*** Document section ***
Facebook Tests Tool That Identifies Fake Accounts

Facebook, Twitter and other social media networks have been battling the issue of fake accounts for quite some time, but Facebook may gain some serious ground in this fight soon. The company could score some big points with both users and advertisers with the tool it’s in the process of pushing out to everyone.

Facebook fake profile

Facebook battles impersonators

According to Mashable, Facebook’s new tool notifies users when it detects a fake account set up by someone who may be impersonating them. When the tool identifies such an account, it alerts the user. To identify these fake accounts, the feature looks at the profile pictures and names. Upon receiving the alert that someone may be impersonating them, users are asked to say whether the profile is a fake one meant to impersonate them using their personal information.

All the notifications for this feature automated, but a Facebook team reviews all the profiles it flags as potentially impersonating accounts. The social network started testing the tool in November and has pushed it out to accounts in approximately 75% of the world, said Mashable. Facebook intends to expand it soon, the website reported, citing Antigone Davis, the social network’s Global Safety Head.

Facebook battles harassment

According to Mashable, impersonating people isn’t a widespread problem, but it is a source of harassment. Women in particular have been reporting problems with harassment, Davis told the tech website. This issue has received quite a lot of attention in the media, particularly in cases involving public figures like reporters or politicians, some of whom have received death threats on the network. On Facebook, the issue is a bit different though.

“It’s a real point of concern for some women in certain regions of the world where it [impersonation] may have certain cultural or social ramifications,” Davis told Mashable, adding that the impersonation tool is aimed at helping women feel safer using Facebook.

This tool may help advertisers too

One thing Mashable doesn’t point out about this new tool is its implications for advertisers as well. Identifying and eliminating fake accounts can increase the returns on their investments because it means that more “real” users are seeing their ads. It seems that this isn’t the focus of the impersonation tool, and certainly it shouldn’t be because user safety is more important. Benefiting advertisers seems to be just a sort of bonus. Of note, Twitter launched a tool in 2014 that aims to identify bot accounts, which can be used for everything from slander to spreading misinformation or malware.

In 2014, Facebook reported in a regulatory filing that up to 137 million accounts might be fake, with the percentage range being given as between 5.5% and 11.2% of accounts. At the time, the social network had about 1.23 billion users. It’s unclear whether it is making progress on this front, but the new feature should help.

Other Facebook features in testing too

Mashable also reports that two additional safety features are being tested on Facebook as well. One involves new ways to report intimate photos that were posted without a user’s consent, and the other is described as a “photo checkup feature.”

The social network banned the posting of intimate photos without a user’s consent in 2012, but Mashable describes the goal of Facebook in rolling out the feature tweak as making it “more compassionate for victims of abuse.” The tweak enables users to not only report a photo as inappropriate but also say that they are in the photo.

After that, outside links will appear so that users can find support groups for victims of abuse or see potential legal actions they might pursue. Of course the feature will also trigger the internal review that already occurs when someone reports a potentially inappropriate photo. According to Mashable, they’re happy with the results of their tests on this tweak so far, but they still want more information before making it available more widely.

The photo checkup tool walks Facebook users through their privacy settings for their photos and explains who can see them in a fashion similar to the privacy dinosaur. Currently this tool is available to users in India, South America, Southeast Asia and Africa.
***
Task description: Set down, word for word, the part of the article on Facebook's fake-account tool that begins with the words "According to Mashable, impersonating" and ends after the words "bit different though.".
*** Record excerpts ***
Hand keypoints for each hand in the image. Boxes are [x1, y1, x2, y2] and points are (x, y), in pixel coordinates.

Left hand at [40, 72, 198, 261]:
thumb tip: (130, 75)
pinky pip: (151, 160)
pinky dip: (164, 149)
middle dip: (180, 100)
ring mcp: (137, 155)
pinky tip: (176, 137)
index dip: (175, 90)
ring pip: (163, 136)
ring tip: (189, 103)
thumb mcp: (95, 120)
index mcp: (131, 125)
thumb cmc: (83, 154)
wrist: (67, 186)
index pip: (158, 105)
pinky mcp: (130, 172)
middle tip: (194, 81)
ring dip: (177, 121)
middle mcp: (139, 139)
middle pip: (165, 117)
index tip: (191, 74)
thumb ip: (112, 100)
***
Result:
According to Mashable, impersonating people isn’t a widespread problem, but it is a source of harassment. Women in particular have been reporting problems with harassment, Davis told the tech website. This issue has received quite a lot of attention in the media, particularly in cases involving public figures like reporters or politicians, some of whom have received death threats on the network. On Facebook, the issue is a bit different though.